La transition énergétique, une solution commune
Heureusement, loin d’être des fatalités, ces deux problèmes environnementaux majeurs partagent également une solution commune : la transition vers une économie bas-carbone. En réduisant notre consommation d’énergie, en nous déplaçant à pied, à vélo, en transport en commun ou avec des véhicules plus propres, nous émettons non seulement moins de gaz à effet de serre, mais avons également un impact positif direct sur la qualité de l’air que nous respirons.

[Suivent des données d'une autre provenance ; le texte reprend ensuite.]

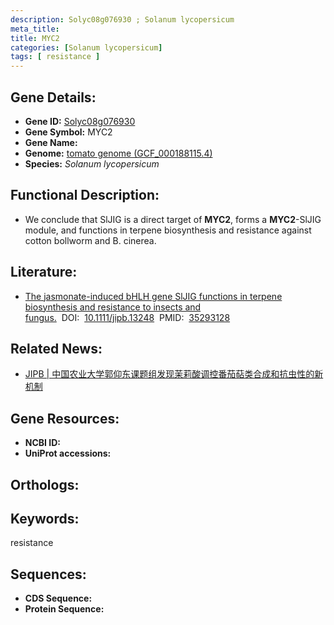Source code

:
 ```yaml
---
description: Solyc08g076930 ; Solanum lycopersicum
meta_title:
title: MYC2
categories: [Solanum lycopersicum]
tags: [ resistance ]
---
```


## Gene Details:
- **Gene ID:**	[Solyc08g076930]()
- **Gene Symbol:** MYC2
- **Gene Name:** 
- **Genome:** [tomato genome (GCF_000188115.4)]()
- **Species:** *Solanum lycopersicum*

## Functional Description:
   - We conclude that SlJIG is a direct target of **MYC2**, forms a **MYC2**-SlJIG module, and functions in terpene biosynthesis and resistance against cotton bollworm and B. cinerea.

## Literature:
   - [The jasmonate-induced bHLH gene SlJIG functions in terpene biosynthesis and resistance to insects and fungus.]( https://onlinelibrary.wiley.com/doi/10.1111/jipb.13248)&nbsp;&nbsp;DOI:&nbsp;&nbsp;[10.1111/jipb.13248](https://onlinelibrary.wiley.com/doi/10.1111/jipb.13248)&nbsp;&nbsp;PMID:&nbsp;&nbsp;[35293128](https://pubmed.ncbi.nlm.nih.gov/35293128/)

## Related News:
   - [JIPB | 中国农业大学郭仰东课题组发现茉莉酸调控番茄萜类合成和抗虫性的新机制](https://mp.weixin.qq.com/s?__biz=Mzg3MDEwNDEyMg==&mid=2247526831&idx=4&sn=89953b2ae1b5db9da0ad908a9168705f&chksm=ce90c4faf9e74dec1c3e559b724d06e87c8f2d84e1acaf1d963075f02462322316283951297a&scene=27#wechat_redirect)

## Gene Resources:
- **NCBI ID:** [](https://www.ncbi.nlm.nih.gov/gene/?term=)
- **UniProt accessions:** [](https://www.uniprot.org/uniprotkb//entry)

## Orthologs:

## Keywords:
resistance

## Sequences:
- **CDS Sequence:**
- **Protein Sequence:**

Alors que de nombreuses études démontrent l’impact important qu’une telle transition aurait en termes de création d’emplois et d’activité économique [7], il est important de se rappeler que les co-bénéfices qui lui sont liés, tels qu’une amélioration drastique de la qualité de notre air, sont au moins aussi importants aux yeux de la population belge. Clou final dans le cercueil des plus sceptiques : une importante nouvelle étude vient ainsi de démontrer que respecter nos objectifs de réduction d’émissions de gaz à effet de serre permettrait simultanément de réduire le nombre de décès liés à la pollution de l’air par deux ! [8]

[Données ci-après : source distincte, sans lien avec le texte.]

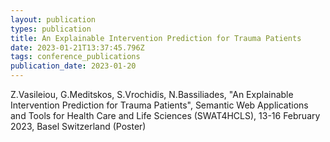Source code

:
 ```yaml
---
layout: publication
types: publication
title: An Explainable Intervention Prediction for Trauma Patients
date: 2023-01-21T13:37:45.796Z
tags: conference_publications
publication_date: 2023-01-20
---
```

<!--StartFragment-->

Z.Vasileiou, G.Meditskos, S.Vrochidis, N.Bassiliades, "An Explainable Intervention Prediction for Trauma Patients", Semantic Web Applications and Tools for Health Care and Life Sciences (SWAT4HCLS), 13-16 February 2023, Basel Switzerland (Poster)

<!--EndFragment-->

La prochaine législature sera cruciale
La décennie qui arrive s’annonce cruciale en matière de changement climatique. Alors que notre budget carbone s’épuise rapidement, il est désormais prouvé que nous disposons des connaissances et technologies nécessaires pour rendre nos sociétés neutres en carbone. Une telle transformation nécessitera des choix politiques forts et une vision à long terme claire. Le signal envoyé par les citoyens belges est indiscutable : un large soutien populaire existe pour une politique air – climat ambitieuse.

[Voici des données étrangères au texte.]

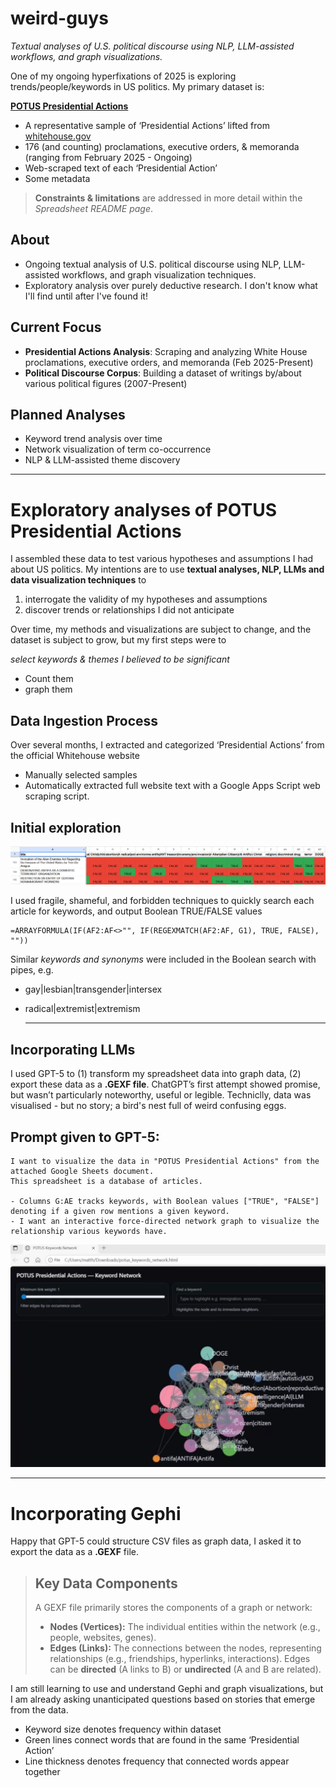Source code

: # weird-guys
*Textual analyses of U.S. political discourse using NLP, LLM-assisted workflows, and graph visualizations.*

One of my ongoing hyperfixations of 2025 is exploring trends/people/keywords in US politics. My primary dataset is:

**[POTUS Presidential Actions](https://docs.google.com/spreadsheets/d/1xhZPyUYXrsAF5z6kTfYSFieFw1R6JO1cmkVFakNu-uk/edit?usp=sharing)**
- A representative sample of ‘Presidential Actions’ lifted from [whitehouse.gov](https://www.whitehouse.gov/)
- 176 (and counting) proclamations, executive orders, & memoranda (ranging from February 2025 - Ongoing)
- Web-scraped text of each ‘Presidential Action’
- Some metadata
> **Constraints & limitations** are addressed in more detail within the *Spreadsheet README page*.

## About
- Ongoing textual analysis of U.S. political discourse using NLP, LLM-assisted workflows, and graph visualization techniques.
- Exploratory analysis over purely deductive research. I don't know what I'll find until after I've found it!

## Current Focus
- **Presidential Actions Analysis**: Scraping and analyzing White House proclamations, executive orders, and memoranda (Feb 2025-Present)
- **Political Discourse Corpus**: Building a dataset of writings by/about various political figures (2007-Present)

## Planned Analyses
- Keyword trend analysis over time
- Network visualization of term co-occurrence  
- NLP & LLM-assisted theme discovery

***
# Exploratory analyses of POTUS Presidential Actions
I assembled these data to test various hypotheses and assumptions I had about US politics. My intentions are to use **textual analyses, NLP, LLMs and data visualization techniques** to 
1. interrogate the validity of my hypotheses and assumptions
2. discover trends or relationships I did not anticipate

Over time, my methods and visualizations are subject to change, and the dataset is subject to grow, but my first steps were to

*select keywords & themes I believed to be significant*
- Count them
- graph them

## Data Ingestion Process
Over several months, I extracted and categorized ‘Presidential Actions’ from the official Whitehouse website
- Manually selected samples
- Automatically extracted full website text with a Google Apps Script web scraping script.

 ## Initial exploration
 <a href="https://docs.google.com/spreadsheets/d/1xhZPyUYXrsAF5z6kTfYSFieFw1R6JO1cmkVFakNu-uk/edit?usp=sharing" target="_blank" title="Click to explore POTUS Presidential Actions">
<img src="images/exploratory_keywords.png" alt="POTUS Presidential Actions Dataset" />
</a>

I used fragile, shameful, and forbidden techniques to quickly search each article for keywords, and output Boolean TRUE/FALSE values
```
=ARRAYFORMULA(IF(AF2:AF<>"", IF(REGEXMATCH(AF2:AF, G1), TRUE, FALSE), ""))
```
Similar *keywords and synonyms* were included in the Boolean search with pipes, e.g.
- gay|lesbian|transgender|intersex
- radical|extremist|extremism

  ***

## Incorporating LLMs
I used GPT-5 to (1) transform my spreadsheet data into graph data, (2) export these data as a **.GEXF file**. ChatGPT’s first attempt showed promise, but wasn’t particularly noteworthy, useful or legible. 
Techniclly, data was visualised - but no story; a bird's nest full of weird confusing eggs.

## Prompt given to GPT-5:

```
I want to visualize the data in "POTUS Presidential Actions" from the attached Google Sheets document. 
This spreadsheet is a database of articles.

- Columns G:AE tracks keywords, with Boolean values ["TRUE", "FALSE"] denoting if a given row mentions a given keyword. 
- I want an interactive force-directed network graph to visualize the relationship various keywords have.
```

![potus_keywords_network](images/oneshot_potus_keywords_network.png "potus_keywords_network.png")

***
# Incorporating Gephi
Happy that GPT-5 could structure CSV files as graph data, I asked it to export the data as a **.GEXF** file.

> ## Key Data Components
> A GEXF file primarily stores the components of a graph or network:
> - **Nodes (Vertices):** The individual entities within the network (e.g., people, websites, genes).
> - **Edges (Links):** The connections between the nodes, representing relationships (e.g., friendships, hyperlinks, interactions). Edges can be **directed** (A links to B) or **undirected** (A and B are related).

I am still learning to use and understand Gephi and graph visualizations, but I am already asking unanticipated questions based on stories that emerge from the data. 
- Keyword size denotes frequency within dataset
- Green lines connect words that are found in the same ‘Presidential Action’
- Line thickness denotes frequency that connected words appear together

Nous invitons donc nos décideurs politiques à prendre leurs responsabilités et à mettre en place les mesures qui s’imposent pour protéger notre santé et notre climat. Demain, nous ne jugerons pas nos ministres sur leurs déclarations ou le nombre de réunions de coordination obscures qu’ils auront organisés, mais plutôt sur les réductions effectives de nos émissions de gaz à effet de serre et de polluants atmosphériques, ainsi que sur les décès prématurés évités par les mesures qu’ils auront prises.
Alors, on s’y met ?
Par le groupe citoyen Bruxsel’AIR
[1] Les impacts du changement climatique sur notre pays sont notamment développés sur le site internet www.climat.be
[2] Voir : https://www.eca.europa.eu/fr/Pages/DocItem.aspx?did=46723
[3] Voir : https://www.eea.europa.eu/publications/air-quality-in-europe-2018
[4] Voir : http ://www.environnement.brussels/sites/default/files/user_files/rie_ace_20150420_fr_final_version.pdf.
[7] Une étude du Service fédéral « Changements climatiques » démontre par exemple qu’une réduction de 80 à 95% de nos émissions de gaz à effet de serre d’ici 2050 pourrait mener à la création de 80.000 emplois supplémentaires, par rapport à un scénario business-as-usual, sans impact négatif sur la croissance économique.